На более позднем этапе специальные военные миссии, в т. ч. итальянская, также приняли меры по отбору и, при необходимости, «перевоспитанию» пленных с целью приписки их к соответствующей нации. Однако лишь ограниченная часть пленных попала в сферу действий этих миссий, не сумевших охватить огромные пространства России. Для значительного числа солдат переход на чью-либо сторону всё же стал неизбежным, даже для тех, кто привык естественно перемещаться между разными языками и культурами: понятно, что многие сделали это ради главного приоритета — выживания и возвращения домой.
2. Предложения царя
23 октября 1914 г. посол России в Риме А. Н. Крупенский отправился к премьер-министру Антонио Саландре, который в те дни, после смерти Антонино ди Сан-Джулиано, временно занимал пост министра иностранных дел, и представил ему предложение от имени царя. Россия заявляла, что готова освободить всех италоязычных австрийских военнопленных, захваченных в Галиции, если Италия возьмет на себя обязательство содержать их на время войны, чтобы они не могли снова вступить в ряды австро-венгерской армии. Саландра оставил за собой право проанализировать предложение, но сразу же пояснил, что, «оценивая благожелательные намерения Его Величества Царя», он все-таки не считал их приемлемыми, прежде всего «из-за выполнения обязанностей нейтралитета», но также и из-за невозможности исключить перспективу, что эти солдаты, доставленные в Италию и ставшие свободными людьми, репатриируются и снова присоединятся к армии Габсбургов[294]

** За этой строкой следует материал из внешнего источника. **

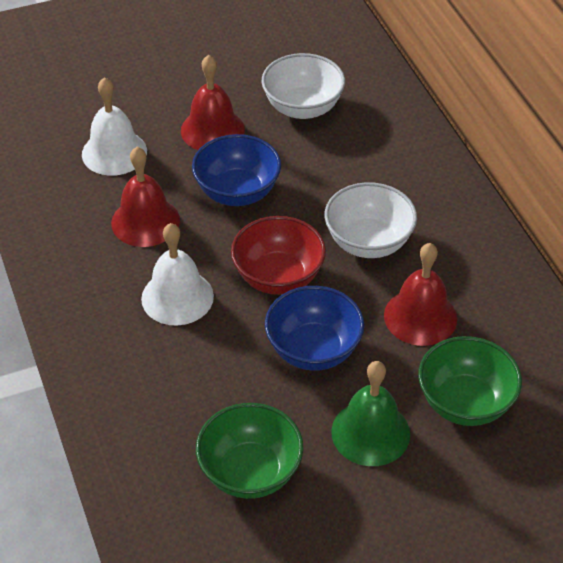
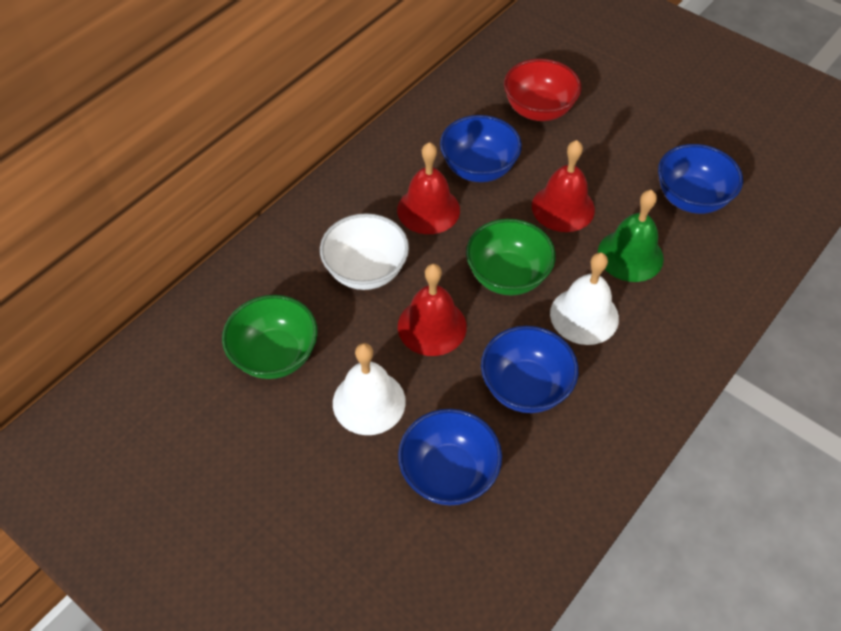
blue bowl: [192,134,281,206] [265,286,364,371] = 2 -> [398,409,502,505] [440,115,522,182] [481,326,579,413] [658,144,743,214] = 4
white bowl: [261,53,345,119] [325,182,417,258] = 2 -> [320,213,409,290] = 1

.Однако российское посольство, не дожидаясь официального ответа и не проинформировав итальянское правительство, сообщило содержание своего предложения журналистам, и поэтому на следующий день газета «II Messaggero» — яростно интервентистская[295]
— открылась с заголовком на всю страницу, излагая постановку вопроса в заведомо искаженном виде и заставляя правительство сделать официальное заявление[296]. Для римской ежедневной газеты условия России заключались в обязательстве Италии не передавать пленных Австро-Венгрии, в то время как на самом деле русские требовали, чтобы их насильно держали на итальянской земле. Так интервентистская пресса и Россия попытались подтолкнуть правительство к принятию предложения, которое фактически вывело бы Италию из состояния нейтралитета. «Случай корыстной щедрости», — определил Саландра тот русский жест в своих мемуарах[297].Саландра был раздражен маневром российского посла[298]
, но он официально выразил благодарность за щедрость царя, хотя при этом по сути отклонил предложение, не дав реального официального ответа (Россия и не настаивала)[299]. Согласно Саландре российская инициатива была «уловкой, чтобы как можно сильнее прижать нас к стене и вынудить принять решение, которое в то время мы принимать не собирались»[300]. Русские, в самом деле, хотели привлечь Италию в союзники, предложив ей взамен формальное признание права Рима на италоязычное австрийское население и, следовательно, на территории, где они проживали. Это было подчеркнуто несколькими наблюдателями и самим послом России в интервью «Corriere della sera»[301]. Видный политик Витторио-Эмануэле Орландо с удовлетворением отметил, что величайшая славянская держава не сделала различий между Трентино, с одной стороны, и Триестом, Истрией и Далмацией, с другой, безоговорочно признавая их итальянский характер[302]. Это означало поддержку притязаний Италии на север Адриатического моря, даже вопреки конкурирующим славянским устремлениям.Российская инициатива вызвала ажиотаж в итальянских ирредентистских кругах. Вечером 24 октября около пятидесяти человек из Трентино с радостью отправились к российскому консульству в Милане, устроив демонстрацию с возгласами «Да здравствует Россия!». Местное отделение Ассоциации «Тренто и Триест» поспешило послать Саландре телеграмму с просьбой немедленно принять предложение царя[303]
. Чезаре Баттисти в речи в Риме 25 октября также превозносил жест царя[304], а в последующие дни мэр Мантуи и муниципальный совет Специи официально обратились к Саландре, заявив, что готовы принять «братьев ирредентистских земель, взятых в плен в России»[305]. Миланский «Circolo Trentino» («Трентинский клуб»), явно ссылаясь на традицию Рисорджименто в антиавстрийском ключе, написал благодарственное письмо городу «мучеников Бельфиоре»[306] за благородное предложение[307], в то время как совместная делегация Трентино, Триеста, Истрии, Фиуме[308] и далматинцев отправила послание с благодарностью российскому послу в Риме, к которому прибавилась мемориальная табличка, посвященная царю, от римской Ассоциации «Тренто и Триест»[309]. Внимание к италоязычным пленным в России на этом раннем этапе войны вспыхнуло в считанные дни — под пристальным наблюдением австрийских консульских властей. Затем это внимание ослабело, и вопрос официально остался нерешенным, поскольку итальянская сторона не дала формального ответа.